Task item –
Write out the following listing's lines from the one with "Figure 4. Flotation" to the one with "Fig. 5. Ion", exactly, with both included and no others.

Records supplied –
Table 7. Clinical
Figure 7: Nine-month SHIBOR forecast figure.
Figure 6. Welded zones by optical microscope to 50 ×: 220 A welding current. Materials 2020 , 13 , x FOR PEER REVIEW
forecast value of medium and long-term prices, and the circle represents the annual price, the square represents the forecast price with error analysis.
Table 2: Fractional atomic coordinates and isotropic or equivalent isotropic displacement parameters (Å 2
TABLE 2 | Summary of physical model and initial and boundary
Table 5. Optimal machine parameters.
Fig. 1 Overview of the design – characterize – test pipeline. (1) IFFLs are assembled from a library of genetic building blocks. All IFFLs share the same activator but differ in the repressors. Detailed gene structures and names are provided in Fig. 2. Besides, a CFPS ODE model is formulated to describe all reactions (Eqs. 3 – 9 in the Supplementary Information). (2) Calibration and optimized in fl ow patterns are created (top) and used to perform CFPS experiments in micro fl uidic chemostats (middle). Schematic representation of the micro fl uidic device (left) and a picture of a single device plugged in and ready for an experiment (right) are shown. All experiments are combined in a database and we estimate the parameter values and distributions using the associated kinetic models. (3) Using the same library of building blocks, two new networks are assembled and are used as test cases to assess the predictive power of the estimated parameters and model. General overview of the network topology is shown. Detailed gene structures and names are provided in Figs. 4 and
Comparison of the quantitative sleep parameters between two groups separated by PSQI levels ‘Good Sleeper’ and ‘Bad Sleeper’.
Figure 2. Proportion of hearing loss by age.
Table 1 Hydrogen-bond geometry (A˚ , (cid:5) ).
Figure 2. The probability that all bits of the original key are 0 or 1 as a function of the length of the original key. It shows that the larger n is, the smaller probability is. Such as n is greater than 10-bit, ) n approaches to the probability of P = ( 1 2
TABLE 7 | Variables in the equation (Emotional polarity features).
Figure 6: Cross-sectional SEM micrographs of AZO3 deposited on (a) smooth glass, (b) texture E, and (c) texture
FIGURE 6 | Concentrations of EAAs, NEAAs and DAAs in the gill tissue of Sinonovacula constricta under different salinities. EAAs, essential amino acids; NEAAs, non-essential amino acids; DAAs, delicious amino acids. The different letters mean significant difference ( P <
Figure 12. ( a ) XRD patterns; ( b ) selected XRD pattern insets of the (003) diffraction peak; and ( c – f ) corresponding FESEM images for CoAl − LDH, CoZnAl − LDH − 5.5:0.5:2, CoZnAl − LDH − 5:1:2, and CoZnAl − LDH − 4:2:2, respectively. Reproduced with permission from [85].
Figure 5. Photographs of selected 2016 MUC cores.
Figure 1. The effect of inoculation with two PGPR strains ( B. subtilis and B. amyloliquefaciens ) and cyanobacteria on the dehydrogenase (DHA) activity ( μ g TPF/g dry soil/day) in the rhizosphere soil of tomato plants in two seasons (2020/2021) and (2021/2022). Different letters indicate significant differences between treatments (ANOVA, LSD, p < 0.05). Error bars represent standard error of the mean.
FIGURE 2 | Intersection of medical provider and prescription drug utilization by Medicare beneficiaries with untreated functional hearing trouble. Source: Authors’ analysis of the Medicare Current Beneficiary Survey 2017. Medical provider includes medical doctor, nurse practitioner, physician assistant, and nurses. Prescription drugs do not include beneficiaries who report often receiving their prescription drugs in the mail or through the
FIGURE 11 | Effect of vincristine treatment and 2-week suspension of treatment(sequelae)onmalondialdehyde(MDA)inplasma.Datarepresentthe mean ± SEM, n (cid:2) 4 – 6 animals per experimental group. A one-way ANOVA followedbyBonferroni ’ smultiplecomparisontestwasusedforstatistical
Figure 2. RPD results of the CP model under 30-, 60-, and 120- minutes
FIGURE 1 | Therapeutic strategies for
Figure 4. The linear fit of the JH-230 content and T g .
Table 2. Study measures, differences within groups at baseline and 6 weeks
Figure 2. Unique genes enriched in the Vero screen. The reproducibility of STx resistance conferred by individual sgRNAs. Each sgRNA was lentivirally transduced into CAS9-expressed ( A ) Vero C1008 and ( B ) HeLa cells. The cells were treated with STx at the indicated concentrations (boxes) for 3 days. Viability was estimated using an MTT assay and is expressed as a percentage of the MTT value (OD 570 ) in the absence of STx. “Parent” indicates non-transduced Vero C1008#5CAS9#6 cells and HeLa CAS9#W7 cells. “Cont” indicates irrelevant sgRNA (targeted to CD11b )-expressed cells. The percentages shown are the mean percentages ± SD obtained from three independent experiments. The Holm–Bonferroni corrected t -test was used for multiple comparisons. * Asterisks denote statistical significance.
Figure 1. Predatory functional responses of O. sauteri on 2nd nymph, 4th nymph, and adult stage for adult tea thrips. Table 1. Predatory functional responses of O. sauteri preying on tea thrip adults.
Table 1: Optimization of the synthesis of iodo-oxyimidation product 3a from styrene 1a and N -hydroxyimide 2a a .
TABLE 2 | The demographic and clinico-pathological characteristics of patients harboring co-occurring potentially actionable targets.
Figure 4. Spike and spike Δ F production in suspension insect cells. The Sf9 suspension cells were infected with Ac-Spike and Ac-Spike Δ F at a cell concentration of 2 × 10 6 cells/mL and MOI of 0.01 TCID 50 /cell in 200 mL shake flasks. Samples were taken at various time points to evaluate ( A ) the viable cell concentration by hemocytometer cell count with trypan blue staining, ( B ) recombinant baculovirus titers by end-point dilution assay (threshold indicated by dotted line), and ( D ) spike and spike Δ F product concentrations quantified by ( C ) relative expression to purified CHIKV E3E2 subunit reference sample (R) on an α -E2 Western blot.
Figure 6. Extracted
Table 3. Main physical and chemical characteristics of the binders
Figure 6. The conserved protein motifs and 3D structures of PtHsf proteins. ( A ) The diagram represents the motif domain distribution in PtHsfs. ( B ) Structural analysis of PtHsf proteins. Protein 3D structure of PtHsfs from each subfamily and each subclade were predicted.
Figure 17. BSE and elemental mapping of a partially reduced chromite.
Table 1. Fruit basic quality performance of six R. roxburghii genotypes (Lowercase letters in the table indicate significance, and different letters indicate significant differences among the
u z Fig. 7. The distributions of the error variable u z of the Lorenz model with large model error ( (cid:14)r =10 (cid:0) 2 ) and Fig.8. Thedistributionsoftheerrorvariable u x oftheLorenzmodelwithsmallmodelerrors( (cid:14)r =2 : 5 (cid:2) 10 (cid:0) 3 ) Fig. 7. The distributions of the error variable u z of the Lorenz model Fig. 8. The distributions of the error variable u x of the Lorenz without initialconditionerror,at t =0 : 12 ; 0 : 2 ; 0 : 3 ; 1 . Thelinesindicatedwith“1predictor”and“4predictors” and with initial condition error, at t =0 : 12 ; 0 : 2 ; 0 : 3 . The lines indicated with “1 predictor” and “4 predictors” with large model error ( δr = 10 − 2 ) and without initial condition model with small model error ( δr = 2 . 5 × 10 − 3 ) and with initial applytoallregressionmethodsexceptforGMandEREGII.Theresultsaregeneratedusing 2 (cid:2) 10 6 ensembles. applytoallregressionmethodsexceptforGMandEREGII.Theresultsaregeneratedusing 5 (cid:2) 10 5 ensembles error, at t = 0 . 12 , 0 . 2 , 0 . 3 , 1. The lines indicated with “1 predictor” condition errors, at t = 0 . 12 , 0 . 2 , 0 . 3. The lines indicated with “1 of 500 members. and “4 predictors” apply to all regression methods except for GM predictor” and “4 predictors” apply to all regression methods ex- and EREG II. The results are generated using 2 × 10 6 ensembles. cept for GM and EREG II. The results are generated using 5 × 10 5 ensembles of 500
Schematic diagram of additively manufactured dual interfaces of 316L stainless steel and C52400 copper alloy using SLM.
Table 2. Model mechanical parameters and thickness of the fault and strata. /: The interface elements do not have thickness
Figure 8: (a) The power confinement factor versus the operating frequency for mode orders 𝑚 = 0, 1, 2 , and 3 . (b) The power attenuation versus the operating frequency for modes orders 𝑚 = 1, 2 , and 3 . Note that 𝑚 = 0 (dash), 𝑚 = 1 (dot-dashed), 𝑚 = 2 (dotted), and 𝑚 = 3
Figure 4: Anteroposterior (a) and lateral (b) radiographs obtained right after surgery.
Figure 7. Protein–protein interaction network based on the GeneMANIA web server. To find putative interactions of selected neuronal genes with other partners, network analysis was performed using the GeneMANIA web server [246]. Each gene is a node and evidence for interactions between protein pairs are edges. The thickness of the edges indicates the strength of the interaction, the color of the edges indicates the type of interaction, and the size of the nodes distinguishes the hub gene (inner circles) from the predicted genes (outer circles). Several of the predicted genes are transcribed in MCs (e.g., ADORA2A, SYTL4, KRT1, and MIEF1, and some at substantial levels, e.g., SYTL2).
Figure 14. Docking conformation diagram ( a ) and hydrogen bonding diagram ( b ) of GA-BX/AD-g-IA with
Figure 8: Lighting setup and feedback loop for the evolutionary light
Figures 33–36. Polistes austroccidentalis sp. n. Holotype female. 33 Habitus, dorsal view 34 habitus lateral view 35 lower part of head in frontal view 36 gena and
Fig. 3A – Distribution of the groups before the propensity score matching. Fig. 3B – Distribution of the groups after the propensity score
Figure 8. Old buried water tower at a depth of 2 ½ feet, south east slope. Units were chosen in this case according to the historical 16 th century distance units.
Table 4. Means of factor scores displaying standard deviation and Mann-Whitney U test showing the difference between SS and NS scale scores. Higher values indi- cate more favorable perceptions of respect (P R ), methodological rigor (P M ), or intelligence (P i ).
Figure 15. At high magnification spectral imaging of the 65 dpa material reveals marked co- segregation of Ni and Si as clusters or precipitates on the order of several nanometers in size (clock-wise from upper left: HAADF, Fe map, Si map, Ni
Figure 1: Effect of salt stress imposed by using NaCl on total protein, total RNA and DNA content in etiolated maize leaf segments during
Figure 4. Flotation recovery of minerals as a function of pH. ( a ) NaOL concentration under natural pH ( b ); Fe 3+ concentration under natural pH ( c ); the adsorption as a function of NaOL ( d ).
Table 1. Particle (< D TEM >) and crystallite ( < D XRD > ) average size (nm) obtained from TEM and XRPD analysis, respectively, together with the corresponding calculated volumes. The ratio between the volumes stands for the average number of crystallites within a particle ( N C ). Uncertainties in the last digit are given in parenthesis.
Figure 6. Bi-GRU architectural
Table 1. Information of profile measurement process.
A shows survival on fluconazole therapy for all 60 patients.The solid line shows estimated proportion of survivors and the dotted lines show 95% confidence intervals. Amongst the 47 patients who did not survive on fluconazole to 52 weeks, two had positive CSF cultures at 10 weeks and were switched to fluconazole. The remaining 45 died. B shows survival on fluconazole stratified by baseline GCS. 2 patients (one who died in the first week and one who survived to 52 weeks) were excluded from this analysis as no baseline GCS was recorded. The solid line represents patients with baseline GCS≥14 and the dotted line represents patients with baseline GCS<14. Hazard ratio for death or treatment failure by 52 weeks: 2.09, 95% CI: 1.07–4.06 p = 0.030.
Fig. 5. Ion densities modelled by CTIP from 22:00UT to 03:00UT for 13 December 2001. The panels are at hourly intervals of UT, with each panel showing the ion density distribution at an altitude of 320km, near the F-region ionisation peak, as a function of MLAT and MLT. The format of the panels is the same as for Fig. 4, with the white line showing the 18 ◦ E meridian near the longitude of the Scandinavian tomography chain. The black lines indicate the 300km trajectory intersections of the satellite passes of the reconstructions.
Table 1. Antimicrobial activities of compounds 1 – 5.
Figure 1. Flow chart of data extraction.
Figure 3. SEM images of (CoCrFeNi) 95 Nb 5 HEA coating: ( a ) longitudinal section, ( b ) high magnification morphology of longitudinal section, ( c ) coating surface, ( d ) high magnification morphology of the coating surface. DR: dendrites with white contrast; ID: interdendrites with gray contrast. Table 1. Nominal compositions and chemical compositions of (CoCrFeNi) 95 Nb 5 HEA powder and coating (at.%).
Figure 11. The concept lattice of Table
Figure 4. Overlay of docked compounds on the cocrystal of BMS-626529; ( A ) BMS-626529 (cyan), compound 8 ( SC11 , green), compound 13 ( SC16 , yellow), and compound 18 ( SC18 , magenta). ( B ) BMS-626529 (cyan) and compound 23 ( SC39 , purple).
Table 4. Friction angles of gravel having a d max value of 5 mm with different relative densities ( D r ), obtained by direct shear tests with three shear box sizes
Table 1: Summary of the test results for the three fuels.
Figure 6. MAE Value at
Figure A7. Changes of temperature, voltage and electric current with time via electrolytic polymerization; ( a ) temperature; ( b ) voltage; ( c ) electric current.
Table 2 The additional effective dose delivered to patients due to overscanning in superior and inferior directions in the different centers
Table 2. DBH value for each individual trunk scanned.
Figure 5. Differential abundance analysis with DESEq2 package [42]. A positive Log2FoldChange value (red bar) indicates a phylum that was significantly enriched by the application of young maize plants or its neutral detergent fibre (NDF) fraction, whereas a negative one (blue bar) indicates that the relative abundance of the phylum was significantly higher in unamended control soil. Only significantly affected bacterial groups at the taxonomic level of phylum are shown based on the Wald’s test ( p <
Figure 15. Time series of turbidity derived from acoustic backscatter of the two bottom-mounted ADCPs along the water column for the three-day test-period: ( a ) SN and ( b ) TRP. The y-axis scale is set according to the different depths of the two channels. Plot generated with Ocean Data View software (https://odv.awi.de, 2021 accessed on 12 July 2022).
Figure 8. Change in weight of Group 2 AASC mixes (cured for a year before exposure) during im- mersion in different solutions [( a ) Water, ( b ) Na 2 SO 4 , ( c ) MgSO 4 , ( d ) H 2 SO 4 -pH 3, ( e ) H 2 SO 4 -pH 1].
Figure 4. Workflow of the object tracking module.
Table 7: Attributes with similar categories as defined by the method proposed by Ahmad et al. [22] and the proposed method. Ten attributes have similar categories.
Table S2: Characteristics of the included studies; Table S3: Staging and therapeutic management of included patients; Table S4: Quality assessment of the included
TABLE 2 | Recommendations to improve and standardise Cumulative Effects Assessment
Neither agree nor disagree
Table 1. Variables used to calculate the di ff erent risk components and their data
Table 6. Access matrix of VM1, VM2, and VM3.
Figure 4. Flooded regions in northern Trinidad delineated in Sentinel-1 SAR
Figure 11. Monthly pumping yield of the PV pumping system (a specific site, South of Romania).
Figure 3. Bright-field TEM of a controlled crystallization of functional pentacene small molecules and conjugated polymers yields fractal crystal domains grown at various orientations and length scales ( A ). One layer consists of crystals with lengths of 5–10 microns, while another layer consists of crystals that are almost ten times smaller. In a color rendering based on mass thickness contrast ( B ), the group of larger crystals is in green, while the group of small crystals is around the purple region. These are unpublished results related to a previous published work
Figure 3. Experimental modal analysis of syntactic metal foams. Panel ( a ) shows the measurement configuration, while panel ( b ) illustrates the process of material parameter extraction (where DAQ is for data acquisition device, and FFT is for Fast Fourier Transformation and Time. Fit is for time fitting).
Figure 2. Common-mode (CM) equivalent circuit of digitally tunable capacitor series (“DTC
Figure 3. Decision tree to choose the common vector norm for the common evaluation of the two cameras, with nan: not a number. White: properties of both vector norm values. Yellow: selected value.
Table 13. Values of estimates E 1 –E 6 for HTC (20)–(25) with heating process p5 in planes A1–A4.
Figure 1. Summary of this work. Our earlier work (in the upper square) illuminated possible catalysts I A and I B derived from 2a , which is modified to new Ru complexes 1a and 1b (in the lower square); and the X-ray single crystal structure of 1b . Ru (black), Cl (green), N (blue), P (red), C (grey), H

Response to this task –
Figure 4. Flotation recovery of minerals as a function of pH. ( a ) NaOL concentration under natural pH ( b ); Fe 3+ concentration under natural pH ( c ); the adsorption as a function of NaOL ( d ).
Table 1. Particle (< D TEM >) and crystallite ( < D XRD > ) average size (nm) obtained from TEM and XRPD analysis, respectively, together with the corresponding calculated volumes. The ratio between the volumes stands for the average number of crystallites within a particle ( N C ). Uncertainties in the last digit are given in parenthesis.
Figure 6. Bi-GRU architectural
Table 1. Information of profile measurement process.
A shows survival on fluconazole therapy for all 60 patients.The solid line shows estimated proportion of survivors and the dotted lines show 95% confidence intervals. Amongst the 47 patients who did not survive on fluconazole to 52 weeks, two had positive CSF cultures at 10 weeks and were switched to fluconazole. The remaining 45 died. B shows survival on fluconazole stratified by baseline GCS. 2 patients (one who died in the first week and one who survived to 52 weeks) were excluded from this analysis as no baseline GCS was recorded. The solid line represents patients with baseline GCS≥14 and the dotted line represents patients with baseline GCS<14. Hazard ratio for death or treatment failure by 52 weeks: 2.09, 95% CI: 1.07–4.06 p = 0.030.
Fig. 5. Ion densities modelled by CTIP from 22:00UT to 03:00UT for 13 December 2001. The panels are at hourly intervals of UT, with each panel showing the ion density distribution at an altitude of 320km, near the F-region ionisation peak, as a function of MLAT and MLT. The format of the panels is the same as for Fig. 4, with the white line showing the 18 ◦ E meridian near the longitude of the Scandinavian tomography chain. The black lines indicate the 300km trajectory intersections of the satellite passes of the reconstructions.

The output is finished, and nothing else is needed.